Catholic University’s new opera production Susannah more than does justice to this American classic with a world premier of a new chamber version of the music by CUA alum Brian Rice. He adapted the original score by Carlisle Floyd, who also wrote his own libretto.
Written in the 1950’s, this tells the story of a Tennessee valley revival meeting and the young woman the town turns on. There’s echoes of the McCarthyism Floyd lived through which are unfortunately as relevant as ever with today’s wild fire social media when one tiny rumor can ruin lives.

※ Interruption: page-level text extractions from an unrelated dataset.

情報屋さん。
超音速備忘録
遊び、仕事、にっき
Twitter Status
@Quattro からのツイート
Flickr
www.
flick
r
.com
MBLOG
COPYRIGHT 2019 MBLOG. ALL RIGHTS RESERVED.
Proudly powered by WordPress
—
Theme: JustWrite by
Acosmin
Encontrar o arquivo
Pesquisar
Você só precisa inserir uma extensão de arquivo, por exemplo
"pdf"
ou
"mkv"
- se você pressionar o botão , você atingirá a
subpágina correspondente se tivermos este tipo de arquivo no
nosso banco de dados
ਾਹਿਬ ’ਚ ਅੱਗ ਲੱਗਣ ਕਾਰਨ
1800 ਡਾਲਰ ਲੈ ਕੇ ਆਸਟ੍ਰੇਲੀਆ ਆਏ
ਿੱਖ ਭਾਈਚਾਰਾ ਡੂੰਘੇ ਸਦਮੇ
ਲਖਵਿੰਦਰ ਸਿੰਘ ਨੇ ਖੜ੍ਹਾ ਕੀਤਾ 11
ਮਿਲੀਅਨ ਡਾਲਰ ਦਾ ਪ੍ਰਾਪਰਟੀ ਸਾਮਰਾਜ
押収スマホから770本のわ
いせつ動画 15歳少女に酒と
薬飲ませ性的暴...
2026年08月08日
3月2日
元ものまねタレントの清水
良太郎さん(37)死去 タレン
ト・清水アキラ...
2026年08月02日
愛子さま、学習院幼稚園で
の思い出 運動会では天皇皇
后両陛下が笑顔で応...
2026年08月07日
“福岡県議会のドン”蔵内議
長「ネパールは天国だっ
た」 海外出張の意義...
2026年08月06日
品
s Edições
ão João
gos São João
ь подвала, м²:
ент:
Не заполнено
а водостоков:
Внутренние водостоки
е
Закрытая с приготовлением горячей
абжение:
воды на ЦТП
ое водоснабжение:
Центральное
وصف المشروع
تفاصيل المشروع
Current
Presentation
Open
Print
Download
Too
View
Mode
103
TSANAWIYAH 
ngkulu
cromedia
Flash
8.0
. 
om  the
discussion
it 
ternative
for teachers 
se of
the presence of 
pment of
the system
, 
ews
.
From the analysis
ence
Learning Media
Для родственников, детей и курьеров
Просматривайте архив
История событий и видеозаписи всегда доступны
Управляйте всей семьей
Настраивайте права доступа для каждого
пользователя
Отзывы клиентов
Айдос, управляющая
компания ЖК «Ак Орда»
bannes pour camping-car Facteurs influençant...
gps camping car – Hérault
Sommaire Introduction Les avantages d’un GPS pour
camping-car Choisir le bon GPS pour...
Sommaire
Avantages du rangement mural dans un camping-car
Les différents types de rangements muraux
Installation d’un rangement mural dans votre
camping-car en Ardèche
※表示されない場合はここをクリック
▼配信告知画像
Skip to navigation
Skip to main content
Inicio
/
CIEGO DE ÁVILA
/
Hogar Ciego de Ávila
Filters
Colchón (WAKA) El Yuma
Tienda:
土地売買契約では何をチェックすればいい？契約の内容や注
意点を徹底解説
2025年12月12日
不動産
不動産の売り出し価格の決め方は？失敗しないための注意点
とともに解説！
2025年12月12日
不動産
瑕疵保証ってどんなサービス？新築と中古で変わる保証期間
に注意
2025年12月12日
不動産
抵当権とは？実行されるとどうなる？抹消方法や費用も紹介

The cast and crew make the opera special. The cast includes freshman all the way to doctoral students, most from the prestigious vocal performance program.The crew is a mix of award-winning professionals, alums, and other students, including student conductor Nathan Blair, who seems to inhabit the music and not just conduct it. The three musicians for this chamber arrangement are pianist Dr. Nicholas Castravas, harpist Maria Harrison, and Mario Ramsey on percussion.
The music is a charming mix of Appalachian folk, hymns, and classical music, which makes for a distinctly American score. The libretto is written in a Southern dialect, which works surprisingly well. So does the staging by Director James Hampton. He makes great use of the intimate Ward Hall, particularly for the second act revival when he turns the theater into the church and lines up the ensemble around the audience for a gorgeous sound on “Are You Saved From Sin?” and “Come, Sinner, Tonight’s the Night.” There are two casts – with stars taking part in the ensemble on alternate nights – which makes Hampton’s direction particularly impressive.
Eight singers play the hateful church elders and their wives, but there’s nothing hateful about their voices. Suhyun Kim, Madeleine Curtis, Michelle Kelly and Kristin Green (Mrs. Gleaton, Mrs. Ott, Mrs. Hayes, and Mrs. McLean) triumph on “I Ain’t Surprised, Ain’t a bit surprised.” Green especially has a voice that easily fills the theatre and pitch-perfect characterization.
Joseph Thordarson, Alexander Ruhling, Jerrod Laber, and William Powell III (Elders Hayes, Ott, Gleaton and McLean) play the accusers, who clearly have something other than religion on their minds when they see Susannah, even as they sing, “The woman is of the devil.”
Joseph Chee (Olin Blitch) plays the true villain in a piece replete with evil characters, but he outshines them all. His malevolent presence as the charismatic preacher is effective especially for the ominous, “I’m a lonely man, Susannah.”
Greg Lima and Jeffery Springer (Little Bat McLean and Sam Polk) are two standouts with stellar voices, one as Susannah’s sweetheart and one as her brother. Springer’s “Jaybird sitting on a hickory limb” is a delight but he can also handle the much more serious, “It’s about the way people is made, I reckon.”
But the star of the show in every sense is Emily Risley (Susannah). Her voice does not seem to have an upper limit on this challenging soprano role. The journey she travels and the strength required to stand against a town of people (and the talented performers playing them) requires a special actress. Risley shines and there are so many opportunities for her to do so with arias like, “Ain’t it a pretty night?” in the beginning and the very different “The trees on the mountain are cold and bare” near the end.
The set by Dominic Traino is minimalist, but it did make for a lot of scene changes, unfortunately. Fortunately, it left most of the heavy lifting to the white backdrop and the lights by Brian S. Allard. No one can do a sky like him. It is set in the ‘50s, when it was written and the costumes by Robin McGee are authentic period pieces that work well.
Susannah is a powerful and compelling opera that is as relevant as ever. As Susannah sings, “They say, they say…Who’s they?” Carlisle Floyd has written with rare insight into humanity and Catholic University mounts a very special production of this masterpiece with a new arrangement and a diverse and passionate cast of young opera stars.
Running Time: 2 hours, with one 15-minute intermission.